- Army and Air Force insignia
- Country: Germany
- Service branch: German Army; German Air Force;
- Abbreviation: StHptm
- NATO rank code: OF-2
- Pay grade: A13
- Formation: 1993
- Next higher rank: Major
- Next lower rank: Hauptmann
- Equivalent ranks: Stabskapitänleutnant

= Stabshauptmann =

Germanic military rank

Stabshauptmann is a German language variant of senior captain.

== History==
Historically, a rank named "Stabshauptmann" (also: "Stabskapitän") existed in several German armies in the 18th century. However, while the modern Stabshauptman is a Senior Captain senior to a regular Hauptmann, the historical Stabshauptmann was a Junior captain, ranking below Hauptmann rank. In 18th century armies companies often were "owned" by a noble man, who formally was the company's captain, but did not actually command the unit. Instead, the owner of the company appointed an officer from the company his "Stabshauptmann", who technically served as the Hauptmann's mere staff assistant, but actually led the unit in his place.

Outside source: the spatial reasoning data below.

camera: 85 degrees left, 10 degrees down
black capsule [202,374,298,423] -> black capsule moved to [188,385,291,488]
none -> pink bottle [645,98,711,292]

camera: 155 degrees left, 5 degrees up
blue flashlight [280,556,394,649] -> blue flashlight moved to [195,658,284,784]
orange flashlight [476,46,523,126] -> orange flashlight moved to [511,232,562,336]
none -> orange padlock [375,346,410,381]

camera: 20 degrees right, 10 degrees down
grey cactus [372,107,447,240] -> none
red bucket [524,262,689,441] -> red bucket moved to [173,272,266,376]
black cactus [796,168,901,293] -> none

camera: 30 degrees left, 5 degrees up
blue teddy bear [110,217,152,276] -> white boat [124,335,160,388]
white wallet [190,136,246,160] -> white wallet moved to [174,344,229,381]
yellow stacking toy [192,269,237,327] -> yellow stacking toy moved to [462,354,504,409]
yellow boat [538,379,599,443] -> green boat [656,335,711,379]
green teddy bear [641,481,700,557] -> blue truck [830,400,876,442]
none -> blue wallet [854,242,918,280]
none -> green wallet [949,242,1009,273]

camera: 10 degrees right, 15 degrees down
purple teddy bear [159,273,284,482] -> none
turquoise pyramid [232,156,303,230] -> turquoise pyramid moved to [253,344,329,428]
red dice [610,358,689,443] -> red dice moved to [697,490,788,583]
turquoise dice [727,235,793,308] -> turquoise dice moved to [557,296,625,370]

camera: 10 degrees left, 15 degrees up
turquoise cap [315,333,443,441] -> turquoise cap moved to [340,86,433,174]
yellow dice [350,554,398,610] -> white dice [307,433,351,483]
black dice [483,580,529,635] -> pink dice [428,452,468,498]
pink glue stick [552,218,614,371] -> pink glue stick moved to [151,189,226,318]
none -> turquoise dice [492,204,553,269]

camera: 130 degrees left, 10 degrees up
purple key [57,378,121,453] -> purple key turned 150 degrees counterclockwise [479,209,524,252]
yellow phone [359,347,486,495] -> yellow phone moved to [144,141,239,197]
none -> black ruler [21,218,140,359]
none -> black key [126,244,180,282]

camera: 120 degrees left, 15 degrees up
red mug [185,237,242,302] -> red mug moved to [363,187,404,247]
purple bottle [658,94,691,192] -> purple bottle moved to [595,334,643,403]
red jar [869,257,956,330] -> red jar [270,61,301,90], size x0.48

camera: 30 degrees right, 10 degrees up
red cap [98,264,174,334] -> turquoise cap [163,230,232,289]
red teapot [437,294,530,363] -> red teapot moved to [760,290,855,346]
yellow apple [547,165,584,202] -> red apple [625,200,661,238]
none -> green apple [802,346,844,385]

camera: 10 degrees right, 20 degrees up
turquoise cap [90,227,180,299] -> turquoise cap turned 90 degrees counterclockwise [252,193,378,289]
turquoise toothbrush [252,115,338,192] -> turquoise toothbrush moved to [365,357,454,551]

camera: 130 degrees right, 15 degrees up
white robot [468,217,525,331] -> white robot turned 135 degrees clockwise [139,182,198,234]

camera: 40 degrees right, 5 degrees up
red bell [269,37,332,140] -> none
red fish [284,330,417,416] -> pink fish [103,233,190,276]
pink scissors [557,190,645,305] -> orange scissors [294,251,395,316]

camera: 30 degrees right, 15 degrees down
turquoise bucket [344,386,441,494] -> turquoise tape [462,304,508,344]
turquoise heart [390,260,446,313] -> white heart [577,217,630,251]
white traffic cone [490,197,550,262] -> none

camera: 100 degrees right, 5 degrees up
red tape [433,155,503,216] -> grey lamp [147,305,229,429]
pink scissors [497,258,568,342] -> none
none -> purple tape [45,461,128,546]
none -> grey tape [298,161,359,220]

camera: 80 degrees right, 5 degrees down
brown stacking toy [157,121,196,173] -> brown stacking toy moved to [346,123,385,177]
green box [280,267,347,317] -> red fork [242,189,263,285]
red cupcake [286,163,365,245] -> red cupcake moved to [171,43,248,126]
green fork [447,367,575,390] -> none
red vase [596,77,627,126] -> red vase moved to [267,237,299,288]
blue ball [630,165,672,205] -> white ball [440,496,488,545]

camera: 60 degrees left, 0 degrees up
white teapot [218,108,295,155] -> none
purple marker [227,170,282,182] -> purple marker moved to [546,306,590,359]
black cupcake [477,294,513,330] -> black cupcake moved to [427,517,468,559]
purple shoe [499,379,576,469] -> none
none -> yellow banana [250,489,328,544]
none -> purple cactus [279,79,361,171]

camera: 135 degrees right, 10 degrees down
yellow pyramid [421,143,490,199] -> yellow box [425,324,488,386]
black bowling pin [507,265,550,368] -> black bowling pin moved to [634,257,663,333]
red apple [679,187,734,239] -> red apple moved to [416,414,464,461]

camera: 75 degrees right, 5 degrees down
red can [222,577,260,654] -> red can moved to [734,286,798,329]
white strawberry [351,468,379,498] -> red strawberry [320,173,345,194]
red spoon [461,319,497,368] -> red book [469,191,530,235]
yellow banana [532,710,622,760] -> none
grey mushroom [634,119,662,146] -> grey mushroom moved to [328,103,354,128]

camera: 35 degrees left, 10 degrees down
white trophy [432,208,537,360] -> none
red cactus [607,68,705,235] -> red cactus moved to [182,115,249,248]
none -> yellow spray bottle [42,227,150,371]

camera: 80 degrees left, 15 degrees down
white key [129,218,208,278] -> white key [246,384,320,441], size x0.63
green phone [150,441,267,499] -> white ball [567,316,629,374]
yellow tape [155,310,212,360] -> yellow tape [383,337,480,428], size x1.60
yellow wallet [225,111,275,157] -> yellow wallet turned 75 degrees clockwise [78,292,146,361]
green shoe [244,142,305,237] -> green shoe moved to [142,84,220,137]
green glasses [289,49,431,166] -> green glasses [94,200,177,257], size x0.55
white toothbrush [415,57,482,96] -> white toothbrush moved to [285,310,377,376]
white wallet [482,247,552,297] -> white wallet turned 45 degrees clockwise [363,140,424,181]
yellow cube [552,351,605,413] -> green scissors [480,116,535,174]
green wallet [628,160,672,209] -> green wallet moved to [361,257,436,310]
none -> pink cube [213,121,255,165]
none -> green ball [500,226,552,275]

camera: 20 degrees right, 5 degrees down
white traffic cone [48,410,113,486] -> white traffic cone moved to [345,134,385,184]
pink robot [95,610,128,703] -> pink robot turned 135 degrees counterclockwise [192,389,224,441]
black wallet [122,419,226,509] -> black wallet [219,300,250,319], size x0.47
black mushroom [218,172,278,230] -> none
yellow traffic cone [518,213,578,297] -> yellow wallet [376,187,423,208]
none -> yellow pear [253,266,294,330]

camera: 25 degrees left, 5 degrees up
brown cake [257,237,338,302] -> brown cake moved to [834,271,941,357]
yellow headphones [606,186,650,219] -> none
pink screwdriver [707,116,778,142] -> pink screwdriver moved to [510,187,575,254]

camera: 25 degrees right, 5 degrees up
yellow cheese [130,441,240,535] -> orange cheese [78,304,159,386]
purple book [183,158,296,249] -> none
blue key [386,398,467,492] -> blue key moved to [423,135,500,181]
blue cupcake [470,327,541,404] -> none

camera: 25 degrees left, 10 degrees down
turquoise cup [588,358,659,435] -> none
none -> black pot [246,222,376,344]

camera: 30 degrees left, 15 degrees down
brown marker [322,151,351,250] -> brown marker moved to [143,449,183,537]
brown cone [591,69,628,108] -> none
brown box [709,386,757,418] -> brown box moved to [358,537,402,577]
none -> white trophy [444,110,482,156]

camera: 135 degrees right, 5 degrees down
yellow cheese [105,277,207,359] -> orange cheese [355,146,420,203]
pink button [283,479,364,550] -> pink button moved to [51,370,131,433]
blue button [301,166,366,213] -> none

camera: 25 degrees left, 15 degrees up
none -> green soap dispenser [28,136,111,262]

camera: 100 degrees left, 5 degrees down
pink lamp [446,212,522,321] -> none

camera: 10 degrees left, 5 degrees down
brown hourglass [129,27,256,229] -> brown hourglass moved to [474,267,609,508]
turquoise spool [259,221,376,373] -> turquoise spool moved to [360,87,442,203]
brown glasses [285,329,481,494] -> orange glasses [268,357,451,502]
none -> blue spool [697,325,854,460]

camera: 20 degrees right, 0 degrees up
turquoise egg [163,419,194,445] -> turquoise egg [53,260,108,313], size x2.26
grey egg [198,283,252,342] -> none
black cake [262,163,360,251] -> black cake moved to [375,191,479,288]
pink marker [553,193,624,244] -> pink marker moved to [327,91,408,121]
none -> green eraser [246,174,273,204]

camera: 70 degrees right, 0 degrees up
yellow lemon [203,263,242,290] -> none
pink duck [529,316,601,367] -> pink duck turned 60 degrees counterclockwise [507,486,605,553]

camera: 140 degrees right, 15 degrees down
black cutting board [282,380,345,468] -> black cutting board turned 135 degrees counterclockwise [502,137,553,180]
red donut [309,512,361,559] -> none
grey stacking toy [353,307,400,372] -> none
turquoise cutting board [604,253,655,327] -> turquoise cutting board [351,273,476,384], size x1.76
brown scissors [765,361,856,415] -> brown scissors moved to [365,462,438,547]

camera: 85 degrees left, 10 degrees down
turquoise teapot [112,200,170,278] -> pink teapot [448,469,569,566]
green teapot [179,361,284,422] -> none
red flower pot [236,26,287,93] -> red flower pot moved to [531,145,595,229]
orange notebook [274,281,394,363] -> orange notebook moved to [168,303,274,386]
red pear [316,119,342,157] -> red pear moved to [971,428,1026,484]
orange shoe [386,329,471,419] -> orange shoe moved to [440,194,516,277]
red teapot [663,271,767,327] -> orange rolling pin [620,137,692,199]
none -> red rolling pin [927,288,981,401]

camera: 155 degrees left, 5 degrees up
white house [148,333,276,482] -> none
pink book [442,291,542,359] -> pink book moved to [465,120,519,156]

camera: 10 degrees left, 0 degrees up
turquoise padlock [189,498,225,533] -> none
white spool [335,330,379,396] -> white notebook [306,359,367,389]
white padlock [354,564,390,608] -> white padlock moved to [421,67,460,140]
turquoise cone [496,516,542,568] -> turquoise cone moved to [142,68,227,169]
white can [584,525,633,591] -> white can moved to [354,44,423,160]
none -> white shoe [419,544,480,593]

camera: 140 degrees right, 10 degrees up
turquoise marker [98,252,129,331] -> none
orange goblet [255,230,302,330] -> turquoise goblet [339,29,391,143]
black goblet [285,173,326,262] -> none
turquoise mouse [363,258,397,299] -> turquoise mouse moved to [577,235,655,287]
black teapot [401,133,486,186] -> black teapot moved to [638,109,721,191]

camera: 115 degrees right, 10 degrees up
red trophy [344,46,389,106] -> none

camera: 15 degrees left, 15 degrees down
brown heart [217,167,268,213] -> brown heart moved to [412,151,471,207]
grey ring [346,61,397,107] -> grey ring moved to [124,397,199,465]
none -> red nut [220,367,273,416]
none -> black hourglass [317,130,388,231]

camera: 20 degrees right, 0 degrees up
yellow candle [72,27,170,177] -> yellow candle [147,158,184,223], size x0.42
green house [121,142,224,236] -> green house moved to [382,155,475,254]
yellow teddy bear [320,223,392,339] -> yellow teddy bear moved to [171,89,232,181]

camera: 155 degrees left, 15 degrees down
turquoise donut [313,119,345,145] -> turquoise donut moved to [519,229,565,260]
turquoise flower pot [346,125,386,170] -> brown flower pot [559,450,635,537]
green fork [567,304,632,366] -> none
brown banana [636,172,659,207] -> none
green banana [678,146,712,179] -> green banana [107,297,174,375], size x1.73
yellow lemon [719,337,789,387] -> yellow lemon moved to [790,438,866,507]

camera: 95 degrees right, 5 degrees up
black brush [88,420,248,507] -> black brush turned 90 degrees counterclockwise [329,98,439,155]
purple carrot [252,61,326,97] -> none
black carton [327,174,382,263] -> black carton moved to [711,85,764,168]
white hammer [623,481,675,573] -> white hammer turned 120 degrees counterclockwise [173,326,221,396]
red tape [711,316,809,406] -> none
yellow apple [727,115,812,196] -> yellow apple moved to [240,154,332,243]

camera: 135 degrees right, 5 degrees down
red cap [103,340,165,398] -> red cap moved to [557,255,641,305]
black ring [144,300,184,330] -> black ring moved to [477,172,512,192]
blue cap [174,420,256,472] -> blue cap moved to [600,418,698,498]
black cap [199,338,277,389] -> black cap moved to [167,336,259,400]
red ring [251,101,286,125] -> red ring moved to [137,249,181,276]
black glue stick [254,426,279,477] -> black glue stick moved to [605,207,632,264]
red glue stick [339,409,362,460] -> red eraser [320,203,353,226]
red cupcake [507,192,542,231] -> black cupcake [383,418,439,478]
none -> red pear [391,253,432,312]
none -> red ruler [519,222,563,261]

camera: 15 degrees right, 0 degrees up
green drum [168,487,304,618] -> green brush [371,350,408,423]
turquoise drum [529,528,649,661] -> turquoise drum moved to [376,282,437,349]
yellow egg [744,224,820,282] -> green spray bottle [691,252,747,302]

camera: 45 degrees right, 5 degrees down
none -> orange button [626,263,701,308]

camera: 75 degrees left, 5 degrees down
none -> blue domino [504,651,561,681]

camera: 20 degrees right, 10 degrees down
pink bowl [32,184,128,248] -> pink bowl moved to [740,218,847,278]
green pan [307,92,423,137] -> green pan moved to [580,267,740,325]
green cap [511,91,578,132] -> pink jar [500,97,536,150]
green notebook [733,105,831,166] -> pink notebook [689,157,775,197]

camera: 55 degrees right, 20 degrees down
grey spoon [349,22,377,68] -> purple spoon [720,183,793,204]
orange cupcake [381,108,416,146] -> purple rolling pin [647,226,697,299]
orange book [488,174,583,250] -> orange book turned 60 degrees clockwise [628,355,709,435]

The reversing in ranking of "Hauptmann" and "Stabshauptmann" in modern times is consequence of the practice in modern German military organisations (Reichswehr, Wehrmacht) to name the highest rank of a rank group beginning with the prefix "Stabs-", indicating that the holder serves in staff position to officers of the next higher rank group, e.g. during World War II, the highest NCO rank in the German army was Stabsfeldwebel, who served as direct assistant to company-grade officers or in staff function. However, this is no longer represented in the Bundeswehr's post-World War II rank structure since the creation of rank levels senior to the "Stabs-" level of ranks, denoted by the prefix "Oberstabs-" ("Senior Staff-", e.g. Oberstabsfeldwebel). There are no plans to create the rank of "Oberstabshauptmann".

== Belgium ==

The rank of Stabshauptmann (Kapitein-commandant) is used by the Belgian Land, Air and Medical Components. It is rank just below Major, but still ranked OF-3 with the NATO rank structure.

== Germany ==

Stabshauptmann is the highest military rank in the Bundeswehr for specialist officers (Offiziere des Militärfachlichen Dienstes (OffzMilFD)).

Instead of being promoted to the rank of major, specialist officers that were holding the rank of Hauptmann (Captain) for a specific time are promoted to the rank of Stabshauptmann and given the salary of a Major. Sometimes regular officers are promoted to a post that is intended for a Stabshauptmann if there is no free post for a Major.

The badge of rank is four silver stars. It is one of the rarest ranks in the German military. One notable case in which the rank is conferred has been the "MilFD officers". These are former NCOs who have completed a training programme in order to be raised from the ranks, to specialist-officer roles. The duties of such officers are therefore specialised similar to those of Warrant officer grades in the United States Army .

=== Rank insignia ===
On the shoulder straps (Heer, Luftwaffe) there are four silver pips (stars).

| Heer | Luftwaffe |
|---|---|
| Stabshauptmann (Logistics troops); Stabshauptmann (Mechanized infantry); StHptm d.R. (Mech. infantry res.); | Stabshauptmann (field suit); Stabshauptmann (flecktarn); |

| junior Rank Oberleutnant | (German officer rank) Stabshauptmann | senior Rank Major |
Hauptmann

There is no corresponding rank for officers in Bundeswehr Joint Medical Service.